Problem details — Go through the records below and copy out every line that contains the word "wall".

Records supplied —

BEGIN

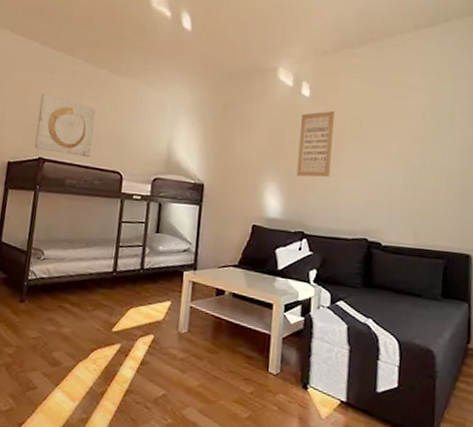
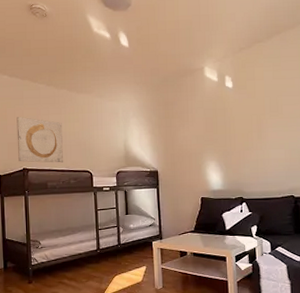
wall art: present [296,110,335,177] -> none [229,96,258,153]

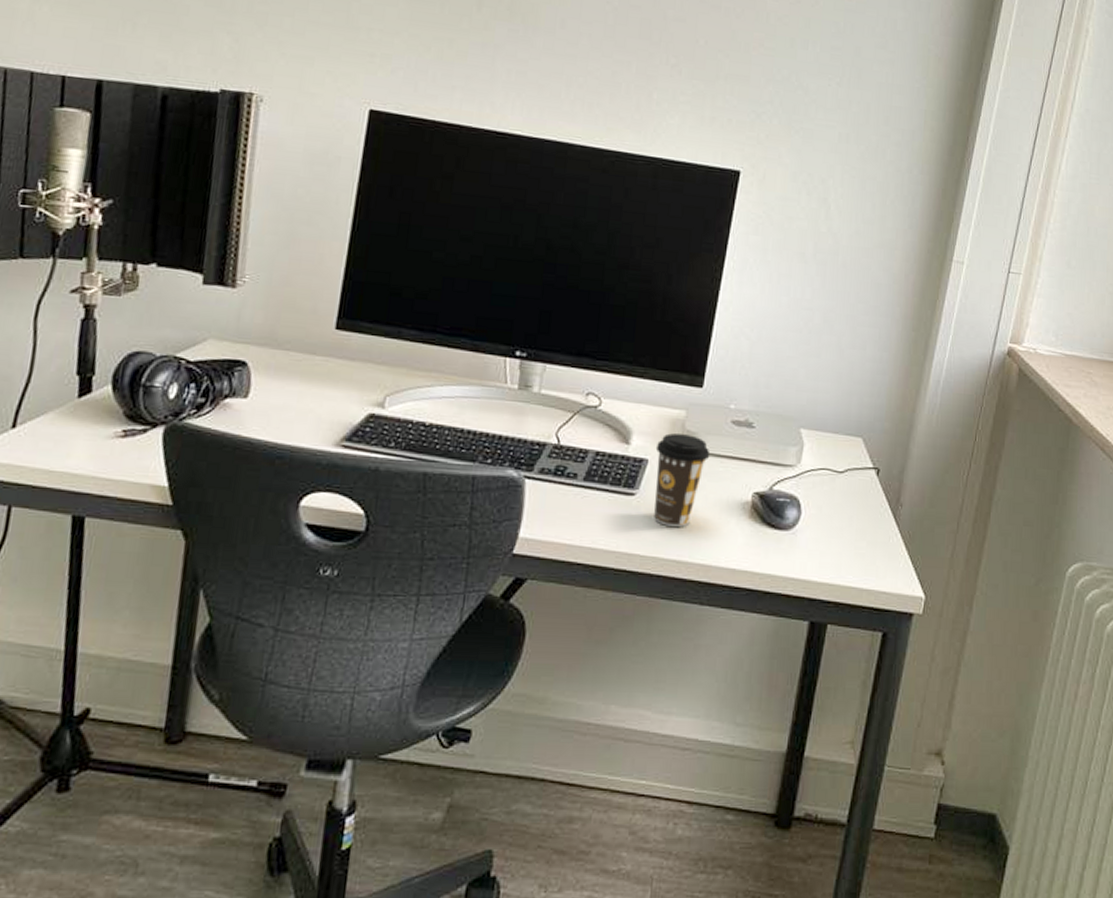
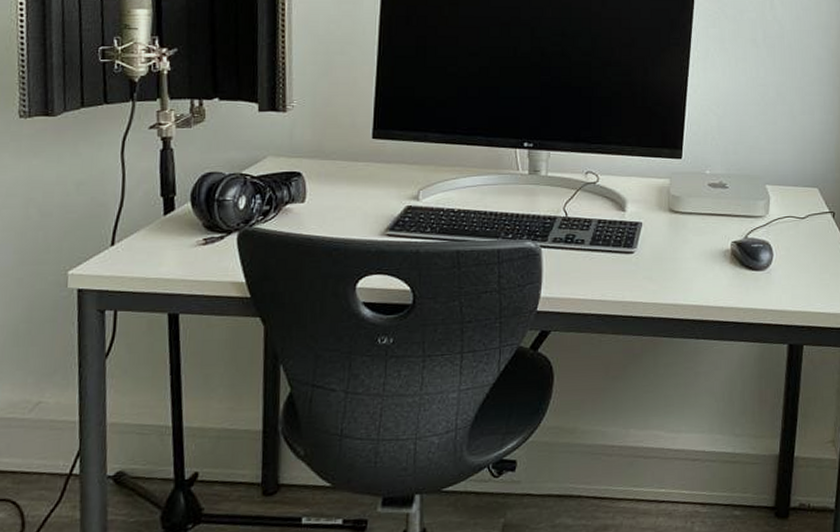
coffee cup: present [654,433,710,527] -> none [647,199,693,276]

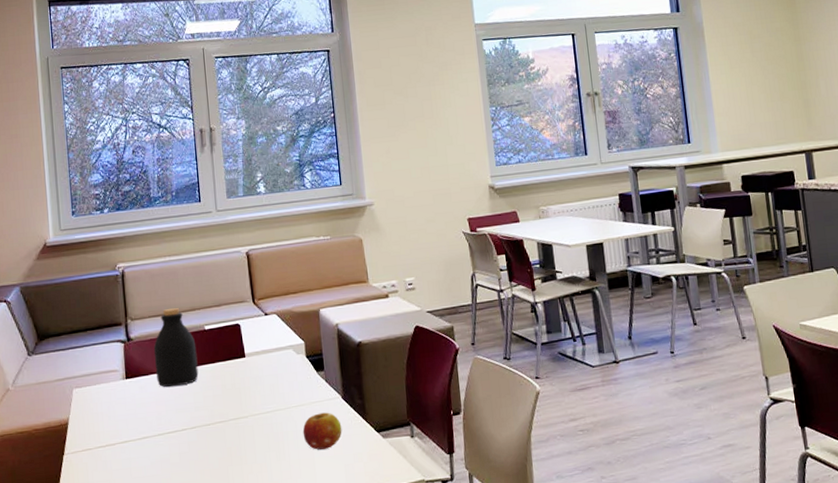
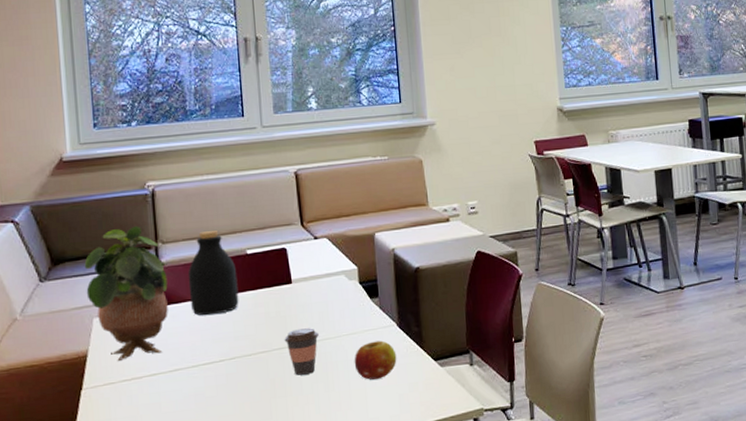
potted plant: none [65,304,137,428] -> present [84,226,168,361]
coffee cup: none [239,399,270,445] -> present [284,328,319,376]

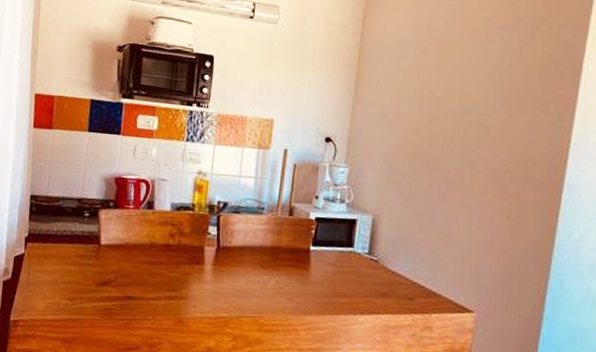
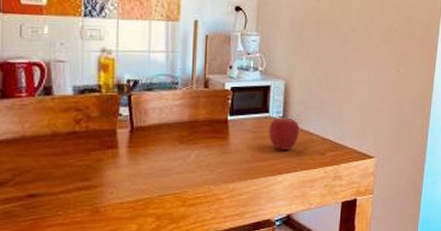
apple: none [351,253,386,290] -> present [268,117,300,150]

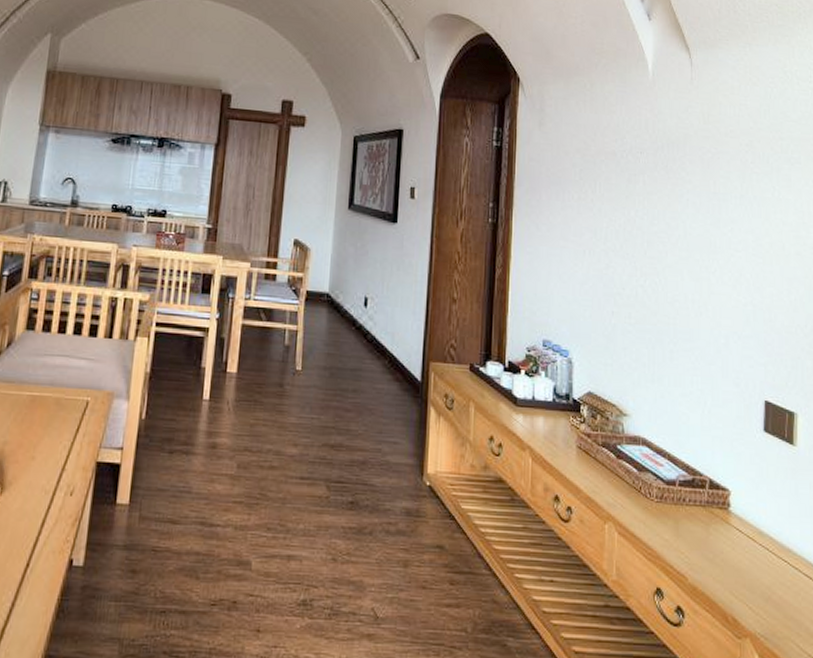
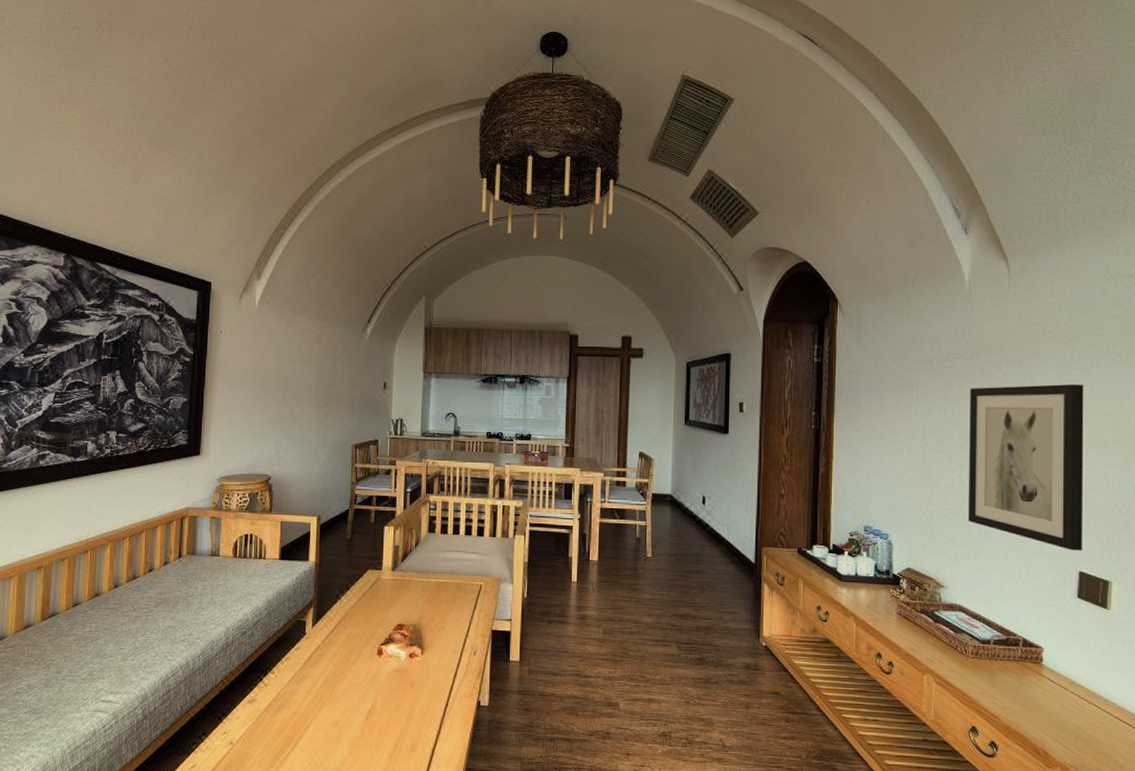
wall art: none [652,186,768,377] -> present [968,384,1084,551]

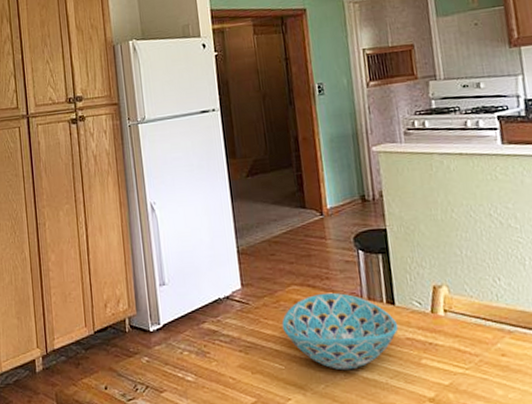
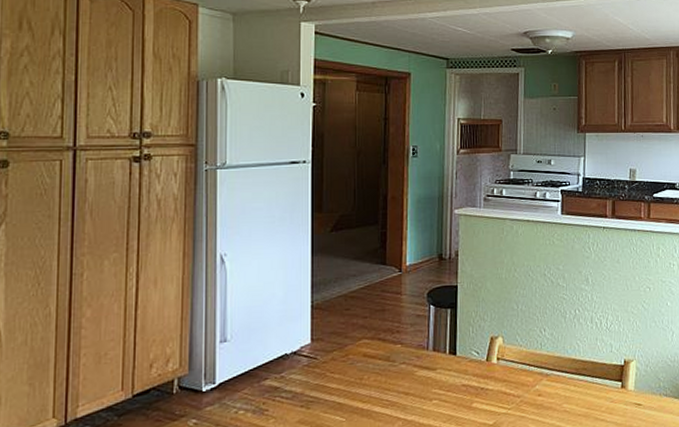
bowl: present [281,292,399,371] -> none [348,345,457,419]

END

Result of this task —
wall art: present [296,110,335,177] -> none [229,96,258,153]
wall art: none [652,186,768,377] -> present [968,384,1084,551]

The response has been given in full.